The answer is: No, she is not.
By John White
President Biden was asked recently what he would do if he and Kamala Harris have a fundamental disagreement based on a moral principle. Biden said he’d do what he’d told President Obama earlier: “I’ll develop some disease and say I have to resign.”
Whether Biden was serious or not, his remark raises an important constitutional issue. If he were to resign or die in office, is Harris legally qualified to succeed him?
The answer is: No, she is not.
The Constitution requires the president be a “natural born citizen,” meaning someone who is born in this country of parents who are U.S. citizens. That legal term is different from “citizen,” as shown in Articles 1, 3, and 4 of the Constitution, which say senators and representatives can just be citizens while the president must be a natural born citizen. All other officers of the federal government can be born abroad to U.S. citizens or can even be naturalized citizens themselves.
Why the distinction?
The Framers wanted to assure absolute allegiance, undivided loyalty, and wholehearted attachment to the United States in the officeholder of the presidency. So they used “natural born citizen,” a common legal term defined by Emer de Vattel’s 1758 The Law of Nations. Only the president is required to be a natural born citizen, so there is no question that he or she has competing loyalty, either by law or by personal inclination. That is the constitutional standard.
Alan Treski, author of The Marshall Report’s article on Vattel’s concept of “Natural Born Citizen” in our Constitution, points out that Vattel states in The Law of Nations, Book I, Ch. XIX, at §§ 212-217, the following: "§ 212: Natural-born citizens are those born in the country of parents who are citizens.“ He emphasizes that "parents” and “citizens” are the plural form. In other words, someone qualifies as a “natural born citizen” only if his or her parents are both citizens of the same nation.
According to “Stan” Stanfield in The New American, during the Constitutional Convention, Alexander Hamilton, a delegate to the proceedings, tried to get the birth qualification for the office of the presidency to be merely a “citizen,” but his proposal was specifically turned down in favor of the more restrictive requirement of needing to have been born both on the soil and of citizen parents.
The question of legitimacy for the officeholder of the presidency arose during Obama’s run for office. It is well known as the Birth Certificate Controversy and, sometimes, the Birther Conspiracy Theory.
Whatever the name, the questions surrounding it apply to all candidates for the office of the presidency, including Harris.
Various websites say Harris could become president because she was born and raised in Oakland, California. “Multiple fact-checkers, including AP, PolitiFact and Snopes indeed confirmed that” about her birth, the U.S. Sun states. It further notes of her parents: “Donald Harris is Jamaican and Shymala Gopalan Harris was Indian-American-Canadian.” (Donald is still alive; Shymala died in 2009. She was naturalized as a U.S. citizen some years after she began her education here.

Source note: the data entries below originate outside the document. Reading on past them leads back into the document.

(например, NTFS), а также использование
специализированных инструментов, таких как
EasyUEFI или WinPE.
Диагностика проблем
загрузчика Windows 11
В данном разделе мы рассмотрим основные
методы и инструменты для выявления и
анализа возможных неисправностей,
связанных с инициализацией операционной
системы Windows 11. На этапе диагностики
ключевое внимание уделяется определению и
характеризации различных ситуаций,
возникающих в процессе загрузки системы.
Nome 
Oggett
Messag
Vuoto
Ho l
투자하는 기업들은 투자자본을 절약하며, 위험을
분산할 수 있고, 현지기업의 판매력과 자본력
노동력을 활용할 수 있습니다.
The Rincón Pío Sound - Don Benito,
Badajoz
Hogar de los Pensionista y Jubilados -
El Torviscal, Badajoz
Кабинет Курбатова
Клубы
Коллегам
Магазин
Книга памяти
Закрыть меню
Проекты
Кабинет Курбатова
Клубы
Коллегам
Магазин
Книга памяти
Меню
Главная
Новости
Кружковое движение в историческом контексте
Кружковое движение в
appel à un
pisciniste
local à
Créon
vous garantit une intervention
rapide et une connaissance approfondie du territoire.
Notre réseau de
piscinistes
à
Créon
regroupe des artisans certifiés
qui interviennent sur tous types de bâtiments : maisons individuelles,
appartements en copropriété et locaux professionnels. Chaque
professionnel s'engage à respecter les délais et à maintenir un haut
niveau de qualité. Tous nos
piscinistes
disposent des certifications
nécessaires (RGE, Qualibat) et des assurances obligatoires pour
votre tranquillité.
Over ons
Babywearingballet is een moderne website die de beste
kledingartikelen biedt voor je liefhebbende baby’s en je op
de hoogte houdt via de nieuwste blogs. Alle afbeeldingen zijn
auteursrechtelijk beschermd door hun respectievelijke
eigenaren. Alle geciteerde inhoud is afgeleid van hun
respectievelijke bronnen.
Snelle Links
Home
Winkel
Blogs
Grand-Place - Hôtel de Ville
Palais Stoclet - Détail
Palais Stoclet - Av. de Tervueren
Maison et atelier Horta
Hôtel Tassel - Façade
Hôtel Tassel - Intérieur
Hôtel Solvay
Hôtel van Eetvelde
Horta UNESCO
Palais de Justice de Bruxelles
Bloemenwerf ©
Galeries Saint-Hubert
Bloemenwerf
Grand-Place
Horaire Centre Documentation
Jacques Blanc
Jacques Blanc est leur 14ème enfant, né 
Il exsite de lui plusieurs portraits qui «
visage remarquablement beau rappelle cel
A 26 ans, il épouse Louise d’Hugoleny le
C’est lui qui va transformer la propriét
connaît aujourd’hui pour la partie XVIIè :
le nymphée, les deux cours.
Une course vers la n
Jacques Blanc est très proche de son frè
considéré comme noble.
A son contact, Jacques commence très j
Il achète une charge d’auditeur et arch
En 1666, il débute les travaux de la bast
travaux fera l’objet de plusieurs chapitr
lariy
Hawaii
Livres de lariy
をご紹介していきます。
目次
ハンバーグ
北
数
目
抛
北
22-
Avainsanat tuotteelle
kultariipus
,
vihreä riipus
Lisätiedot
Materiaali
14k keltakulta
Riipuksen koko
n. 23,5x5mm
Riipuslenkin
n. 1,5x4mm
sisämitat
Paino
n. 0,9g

Before that she lived in Canada.)
And that is the reason Harris is disqualified to become president. Even though she is American by birth, her parents were not. She is not a natural born citizen.
If the Biden-Harris scenario should come to pass, what are the consequences?
If Harris is not constitutionally qualified to serve as president and commander-in-chief, every action taken by her while she occupies the White House will be invalid.
During the Obama birth certificate dispute, Attorney Gary Kreep of the U.S. Justice Foundation said, “If he cannot legally serve as President, every law passed by Congress will be null and void because the Constitution clearly requires that all laws be signed by the President…and, without a legally elected and sworn in President in office, that becomes an impossibility." Kreep added that Obama could be charged with federal crimes, such as making false statements about his passport and impersonating a U.S. citizen, and also with crimes in a number of states where he falsely represented that he was qualified to run for president, as could those who helped him perpetrate the fraud.
The integrity of the Constitution must be upheld. It is fundamental to the rule of law in America. Harris’ eligibility can be determined very quickly and easily by showing that both her parents were naturalized citizens.